After having to stomach $31B worth of bitter mortgage settlements with government agencies a few years ago, J.P. Morgan swore off a huge swath of the home loan market.
Gone were borrowers with anything much less than pristine credit ratings.
The cost of managing delinquent accounts and the threat of huge legal penalties were written off as not worth the risk.
Better instead to focus on wealthier customers who wanted jumbo-sized loans that are beyond the reach of government housing finance agencies.
But there was a problem: Chase was leaving behind many of its mass market customers who were going to competitors for the conventional and government-guaranteed loans they wanted.

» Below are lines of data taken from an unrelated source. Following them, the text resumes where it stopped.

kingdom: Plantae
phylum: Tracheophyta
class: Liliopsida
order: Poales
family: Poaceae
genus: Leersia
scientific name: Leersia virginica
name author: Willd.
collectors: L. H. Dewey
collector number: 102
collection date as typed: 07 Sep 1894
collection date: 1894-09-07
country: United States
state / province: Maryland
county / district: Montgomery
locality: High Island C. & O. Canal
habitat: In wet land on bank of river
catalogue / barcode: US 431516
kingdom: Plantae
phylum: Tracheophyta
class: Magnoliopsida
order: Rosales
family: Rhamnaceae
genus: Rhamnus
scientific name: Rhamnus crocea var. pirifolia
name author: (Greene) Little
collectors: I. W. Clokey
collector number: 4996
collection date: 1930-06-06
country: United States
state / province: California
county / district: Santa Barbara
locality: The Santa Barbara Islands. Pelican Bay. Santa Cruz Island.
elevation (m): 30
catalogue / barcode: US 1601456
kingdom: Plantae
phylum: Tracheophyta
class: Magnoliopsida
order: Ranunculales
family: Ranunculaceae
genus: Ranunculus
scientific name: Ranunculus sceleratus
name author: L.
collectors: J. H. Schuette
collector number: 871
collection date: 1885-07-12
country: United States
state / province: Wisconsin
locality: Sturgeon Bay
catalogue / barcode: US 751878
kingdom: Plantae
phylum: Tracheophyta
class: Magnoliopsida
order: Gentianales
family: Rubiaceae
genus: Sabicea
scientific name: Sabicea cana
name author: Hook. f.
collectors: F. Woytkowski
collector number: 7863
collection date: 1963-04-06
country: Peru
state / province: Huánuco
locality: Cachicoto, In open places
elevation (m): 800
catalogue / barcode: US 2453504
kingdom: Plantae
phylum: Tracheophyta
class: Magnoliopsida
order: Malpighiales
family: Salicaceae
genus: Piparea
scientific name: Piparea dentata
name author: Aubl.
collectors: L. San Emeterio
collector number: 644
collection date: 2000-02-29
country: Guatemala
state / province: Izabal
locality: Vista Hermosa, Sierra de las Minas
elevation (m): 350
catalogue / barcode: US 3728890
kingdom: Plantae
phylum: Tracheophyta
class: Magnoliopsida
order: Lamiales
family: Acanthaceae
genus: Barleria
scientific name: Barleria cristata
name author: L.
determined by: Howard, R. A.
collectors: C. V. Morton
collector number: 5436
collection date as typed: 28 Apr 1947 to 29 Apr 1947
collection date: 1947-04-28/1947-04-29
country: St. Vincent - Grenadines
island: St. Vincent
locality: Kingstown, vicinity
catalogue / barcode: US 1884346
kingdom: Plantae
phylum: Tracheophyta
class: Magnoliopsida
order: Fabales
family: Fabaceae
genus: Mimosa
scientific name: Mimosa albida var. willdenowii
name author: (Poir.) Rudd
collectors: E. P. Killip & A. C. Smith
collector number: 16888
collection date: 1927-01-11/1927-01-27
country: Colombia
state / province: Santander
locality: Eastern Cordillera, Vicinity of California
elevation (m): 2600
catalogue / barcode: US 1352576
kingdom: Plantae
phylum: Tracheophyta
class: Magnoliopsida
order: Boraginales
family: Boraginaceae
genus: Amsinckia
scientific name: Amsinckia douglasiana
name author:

Now, the bank’s management team, led by CEO Jamie Dimon, is working fiercely to change course – hoping to not only bring back customers, but influence what could be a reshaping of U.S. mortgage finance policy for the first time in a generation.
Customers will soon start seeing signs of this effort.
Next month, Chase plans to launch advertising featuring Drew and Jonathan Scott, stars of the popular reality “Property Brothers” shows.
In addition to TV spots, the campaign will feature cardboard cutouts of the telegenic twins in Chase branches.
Chase is also in the process of boosting its mortgage lending force by 10 percent, upgrading its loan-making software and jazzing up its smartphone app with more mortgage account tools.
At the moment, fewer than one in 10 Chase customers with home loans got them directly from Chase, a situation consumer banking chief Gordon Smith recently described as “terrible.”
“It is time to go after the opportunity we have with our own customers,” Mike Weinbach, the bank’s mortgage chief, said in an interview.
J.P. Morgan is not the only major bank that is restless after having stepped back from the U.S. mortgage market in the aftermath of the housing crisis last decade.
At Bank of America, executives say they are no more content with fewer than two in 10 of their customers with mortgage loans having borrowed from their bank.
Mortgage companies such as Quicken, Caliber and loanDepot.com scooped up much of the business from battered banks.
J.P. Morgan’s $31 billion cost of 13 mortgage-related legal settlements was second only to Bank of America’s $71 billion, according to data collected by bank analysts at Keefe, Bruyette & Woods.
Still, J.P. Morgan’s mortgage retreat stands out because the bank has used its scale and financial strength to gobble up market share in many other businesses, from credit cards and deposit-taking to commercial lending and Wall Street banking.
Its share of all mortgage loans made directly by lenders fell to 2.8% last year from 12.6% in 2011.
Logically, it should be close to Chase’s 8.3% of share of retail deposits, said Guy Cecala, CEO of Inside Mortgage Finance.
Chase opted to go after better-off borrowers who took out so-called jumbo loans in excess of the Fannie and Freddie limit, which then was $417,000 in most parts of the United States.
Last year, jumbos were 49% of all loans Chase made, up from 14% in 2013. But jumbos account for only 18% of U.S. mortgages. By turning from bigger parts of the market, J.P. Morgan was hurting its wider consumer franchise.
That could be costly if it persists.
Customers without Chase mortgages are twice as likely to leave as those who have them from the bank, Weinbach said.
And, checking and savings account customers who get their home loans from Chase tend to add to their deposits.
Management’s effort to swing back may already be bearing some fruit. J.P. Morgan said that it made $9 billion of home loans directly to customers in the first quarter, 3% more than in the same period a year earlier.
Chase’s shift comes amid crosscurrents in the mortgage market.
The latest wave of loans for refinancing is abating as interest rates rise.
That has reduced revenue across the industry.
But bank executives also see other conditions improving.
Federal housing agencies have been loosening policies to help middle America get access to more credit.
The millennial generation has also begun reaching the nesting age, leading to a new crop of home buyers.
The GSEs have already adjusted some rules to be less financially threatening to lenders.
For instance, they dropped a demand that banks take back loans that default after three years unless there has been fraud.
Dimon sees a chance to get more relief from the government.
This month he used four pages of his annual letter to shareholders to outline more changes he wants to see.
He expressed particular concern about a bank’s costs and liability when loans it underwrites default.
Current rules have made lenders so cautious that they have not funded an additional $300 billion to $500 billion of loans for home purchases in each of the last five years, J.P. Morgan analysts estimate.
The cost to the economy, they believe, has been one third of a percentage point of annual growth.
“If that number is right, shame on us,” Dimon told reporters on the bank’s post-earnings conference call.
“We should have done something about that. And, it can be done very quickly.”